(Collected data)
══════
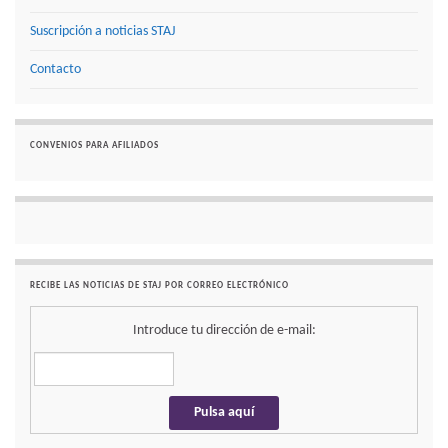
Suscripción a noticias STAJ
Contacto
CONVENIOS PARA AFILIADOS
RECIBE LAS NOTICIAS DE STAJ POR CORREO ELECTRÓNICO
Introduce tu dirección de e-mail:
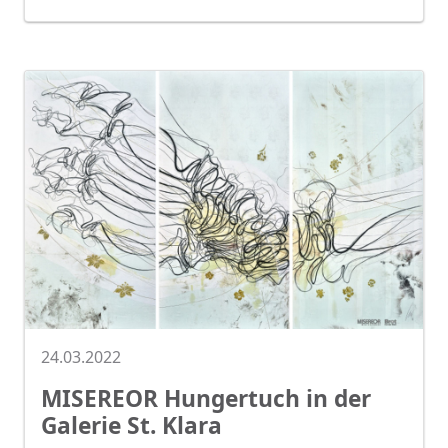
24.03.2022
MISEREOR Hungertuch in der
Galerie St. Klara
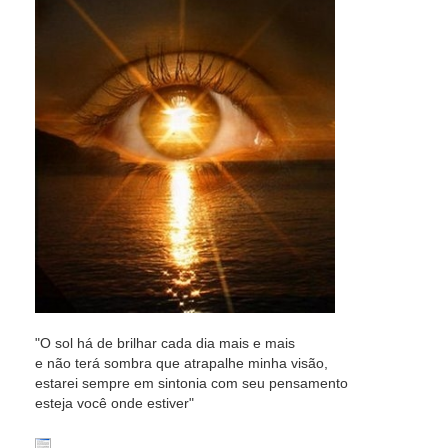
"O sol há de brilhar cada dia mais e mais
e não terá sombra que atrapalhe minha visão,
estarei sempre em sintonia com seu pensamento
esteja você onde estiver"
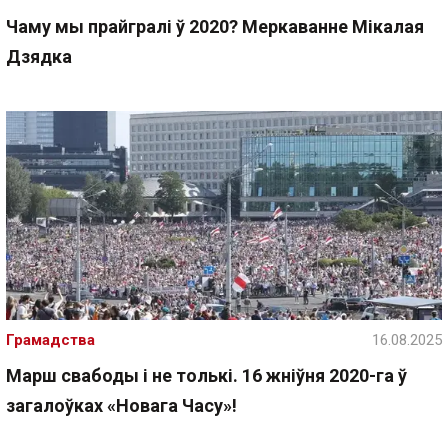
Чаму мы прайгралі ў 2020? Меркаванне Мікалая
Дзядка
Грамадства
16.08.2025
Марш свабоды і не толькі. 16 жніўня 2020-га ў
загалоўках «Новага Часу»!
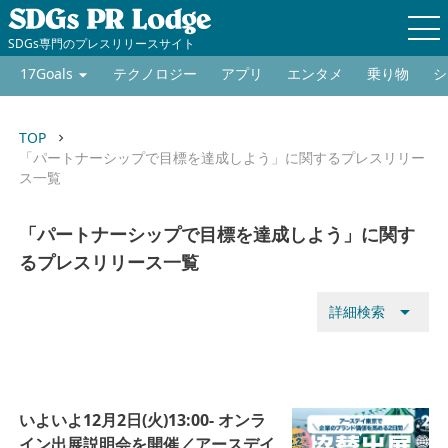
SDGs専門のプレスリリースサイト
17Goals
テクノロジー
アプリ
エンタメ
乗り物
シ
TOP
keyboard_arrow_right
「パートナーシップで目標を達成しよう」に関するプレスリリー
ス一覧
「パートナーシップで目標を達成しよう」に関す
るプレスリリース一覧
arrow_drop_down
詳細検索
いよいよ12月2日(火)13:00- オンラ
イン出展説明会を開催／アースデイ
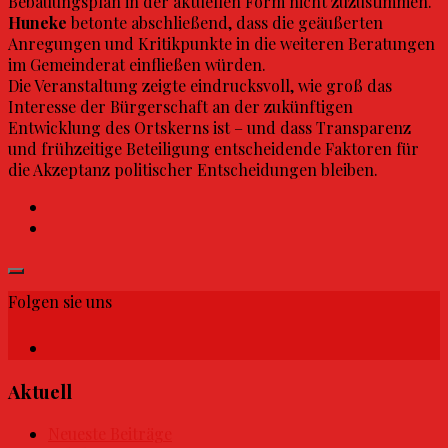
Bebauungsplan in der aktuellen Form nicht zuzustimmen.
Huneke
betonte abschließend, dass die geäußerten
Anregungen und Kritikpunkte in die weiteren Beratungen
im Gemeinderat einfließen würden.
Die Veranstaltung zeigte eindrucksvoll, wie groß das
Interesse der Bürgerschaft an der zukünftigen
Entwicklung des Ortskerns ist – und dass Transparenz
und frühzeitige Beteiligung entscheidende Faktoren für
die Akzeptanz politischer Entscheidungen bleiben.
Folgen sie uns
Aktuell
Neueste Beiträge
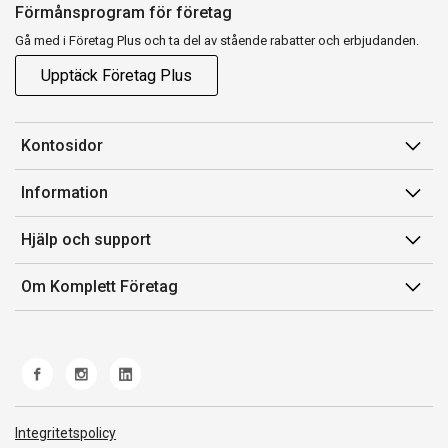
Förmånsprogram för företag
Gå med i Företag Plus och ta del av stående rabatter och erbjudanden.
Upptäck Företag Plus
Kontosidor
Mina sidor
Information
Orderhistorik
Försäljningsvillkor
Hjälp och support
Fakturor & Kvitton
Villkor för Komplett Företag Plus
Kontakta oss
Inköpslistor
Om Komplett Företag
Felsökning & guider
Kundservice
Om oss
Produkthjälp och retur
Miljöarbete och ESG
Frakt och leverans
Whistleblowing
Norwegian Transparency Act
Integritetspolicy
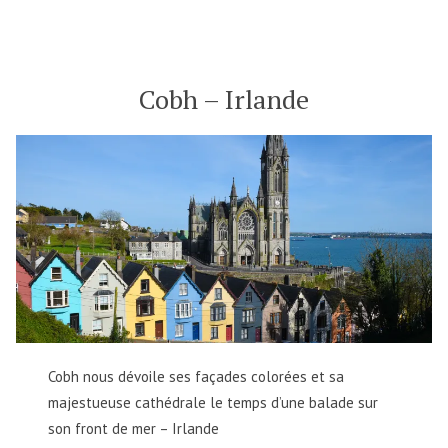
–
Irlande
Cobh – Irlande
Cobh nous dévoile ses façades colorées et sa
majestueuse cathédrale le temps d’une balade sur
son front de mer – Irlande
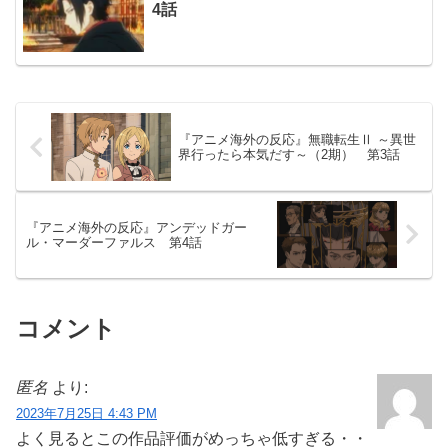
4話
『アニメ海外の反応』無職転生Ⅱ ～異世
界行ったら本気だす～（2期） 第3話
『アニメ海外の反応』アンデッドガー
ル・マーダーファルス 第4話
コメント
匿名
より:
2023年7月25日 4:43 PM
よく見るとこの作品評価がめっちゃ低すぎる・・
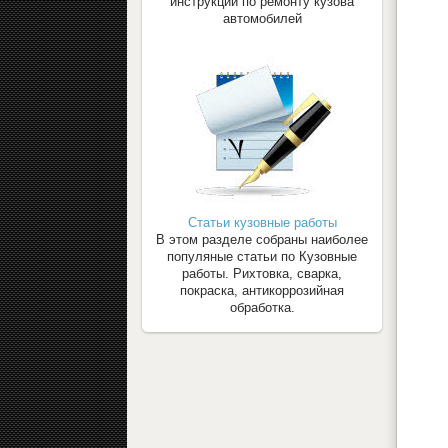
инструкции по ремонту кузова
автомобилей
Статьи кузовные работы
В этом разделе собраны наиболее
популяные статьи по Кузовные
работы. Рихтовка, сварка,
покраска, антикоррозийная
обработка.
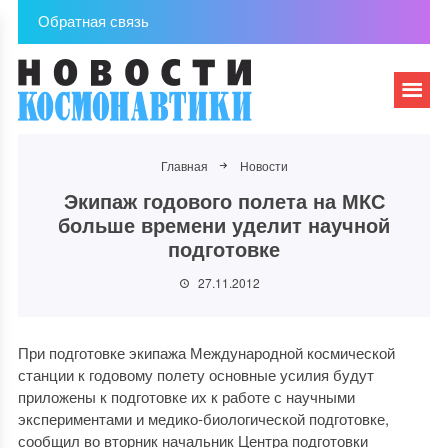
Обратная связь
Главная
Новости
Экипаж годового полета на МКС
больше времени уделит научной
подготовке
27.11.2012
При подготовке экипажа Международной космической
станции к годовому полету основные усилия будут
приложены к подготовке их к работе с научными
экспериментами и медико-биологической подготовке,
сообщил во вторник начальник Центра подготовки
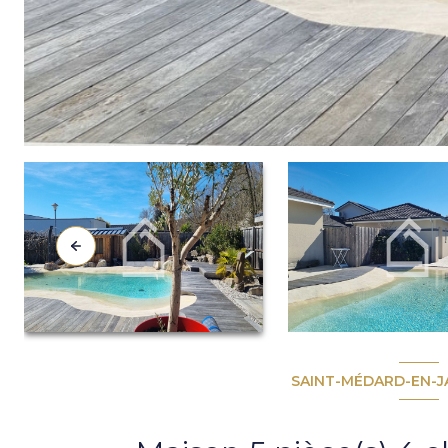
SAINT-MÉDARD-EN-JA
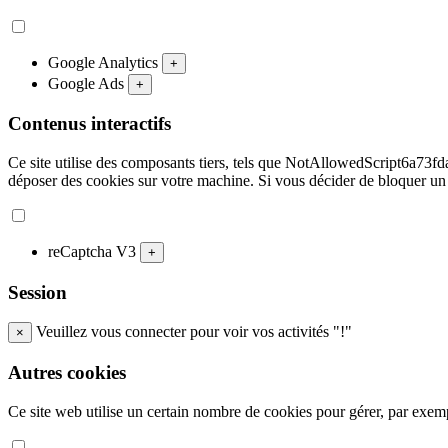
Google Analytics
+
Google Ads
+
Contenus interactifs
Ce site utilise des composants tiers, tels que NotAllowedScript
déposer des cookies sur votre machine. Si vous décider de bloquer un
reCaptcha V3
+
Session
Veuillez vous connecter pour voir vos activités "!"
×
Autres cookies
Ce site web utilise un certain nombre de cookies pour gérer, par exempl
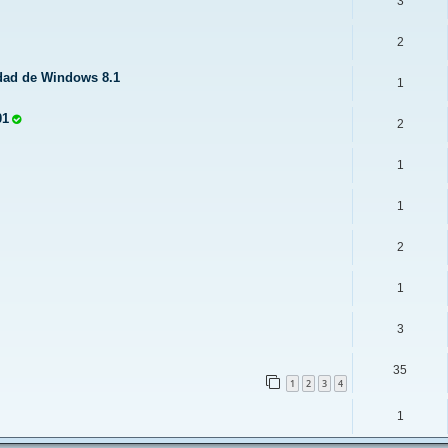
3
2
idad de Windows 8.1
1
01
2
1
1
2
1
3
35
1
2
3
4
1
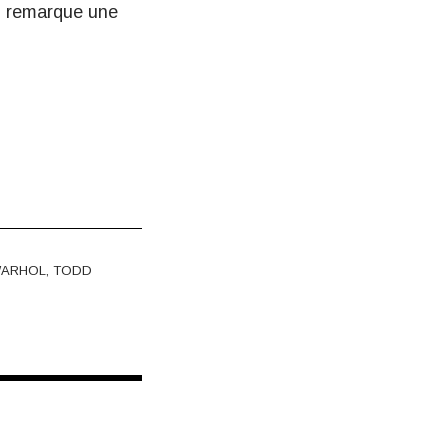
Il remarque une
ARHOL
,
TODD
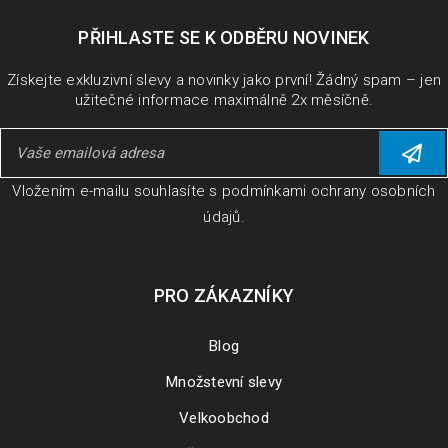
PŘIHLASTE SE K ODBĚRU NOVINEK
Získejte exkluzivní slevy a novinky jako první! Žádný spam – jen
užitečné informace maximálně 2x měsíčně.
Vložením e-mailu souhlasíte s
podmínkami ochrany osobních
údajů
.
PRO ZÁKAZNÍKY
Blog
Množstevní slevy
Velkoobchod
══════
• Your instructions
Without the images, output all the entries exactly as they stand.

• Solution for this task
Suscripción a noticias STAJ
Contacto
CONVENIOS PARA AFILIADOS
RECIBE LAS NOTICIAS DE STAJ POR CORREO ELECTRÓNICO
Introduce tu dirección de e-mail:
24.03.2022
MISEREOR Hungertuch in der
Galerie St. Klara
"O sol há de brilhar cada dia mais e mais
e não terá sombra que atrapalhe minha visão,
estarei sempre em sintonia com seu pensamento
esteja você onde estiver"
Чаму мы прайгралі ў 2020? Меркаванне Мікалая
Дзядка
Грамадства
16.08.2025
Марш свабоды і не толькі. 16 жніўня 2020-га ў
загалоўках «Новага Часу»!
SDGs専門のプレスリリースサイト
17Goals
テクノロジー
アプリ
エンタメ
乗り物
シ
TOP
keyboard_arrow_right
「パートナーシップで目標を達成しよう」に関するプレスリリー
ス一覧
「パートナーシップで目標を達成しよう」に関す
るプレスリリース一覧
arrow_drop_down
詳細検索
いよいよ12月2日(火)13:00- オンラ
イン出展説明会を開催／アースデイ
Bebauungsplan in der aktuellen Form nicht zuzustimmen.
Huneke
betonte abschließend, dass die geäußerten
Anregungen und Kritikpunkte in die weiteren Beratungen
im Gemeinderat einfließen würden.
Die Veranstaltung zeigte eindrucksvoll, wie groß das
Interesse der Bürgerschaft an der zukünftigen
Entwicklung des Ortskerns ist – und dass Transparenz
und frühzeitige Beteiligung entscheidende Faktoren für
die Akzeptanz politischer Entscheidungen bleiben.
Folgen sie uns
Aktuell
Neueste Beiträge
Förmånsprogram för företag
Gå med i Företag Plus och ta del av stående rabatter och erbjudanden.
Upptäck Företag Plus
Kontosidor
Mina sidor
Information
Orderhistorik
Försäljningsvillkor
Hjälp och support
Fakturor & Kvitton
Villkor för Komplett Företag Plus
Kontakta oss
Inköpslistor
Om Komplett Företag
Felsökning & guider
Kundservice
Om oss
Produkthjälp och retur
Miljöarbete och ESG
Frakt och leverans
Whistleblowing
Norwegian Transparency Act
Integritetspolicy
–
Irlande
Cobh – Irlande
Cobh nous dévoile ses façades colorées et sa
majestueuse cathédrale le temps d’une balade sur
son front de mer – Irlande
4話
『アニメ海外の反応』無職転生Ⅱ ～異世
界行ったら本気だす～（2期） 第3話
『アニメ海外の反応』アンデッドガー
ル・マーダーファルス 第4話
コメント
匿名
より:
2023年7月25日 4:43 PM
よく見るとこの作品評価がめっちゃ低すぎる・・
инструкции по ремонту кузова
автомобилей
Статьи кузовные работы
В этом разделе собраны наиболее
популяные статьи по Кузовные
работы. Рихтовка, сварка,
покраска, антикоррозийная
обработка.
Обратная связь
Главная
Новости
Экипаж годового полета на МКС
больше времени уделит научной
подготовке
27.11.2012
При подготовке экипажа Международной космической
станции к годовому полету основные усилия будут
приложены к подготовке их к работе с научными
экспериментами и медико-биологической подготовке,
сообщил во вторник начальник Центра подготовки
SAINT-MÉDARD-EN-JA
Google Analytics
+
Google Ads
+
Contenus interactifs
Ce site utilise des composants tiers, tels que NotAllowedScript
déposer des cookies sur votre machine. Si vous décider de bloquer un
reCaptcha V3
+
Session
Veuillez vous connecter pour voir vos activités "!"
×
Autres cookies
Ce site web utilise un certain nombre de cookies pour gérer, par exempl
3
2
idad de Windows 8.1
1
01
2
1
1
2
1
3
35
1
2
3
4
1
Il remarque une
ARHOL
,
TODD
PŘIHLASTE SE K ODBĚRU NOVINEK
Získejte exkluzivní slevy a novinky jako první! Žádný spam – jen
užitečné informace maximálně 2x měsíčně.
Vložením e-mailu souhlasíte s
podmínkami ochrany osobních
údajů
.
PRO ZÁKAZNÍKY
Blog
Množstevní slevy
Velkoobchod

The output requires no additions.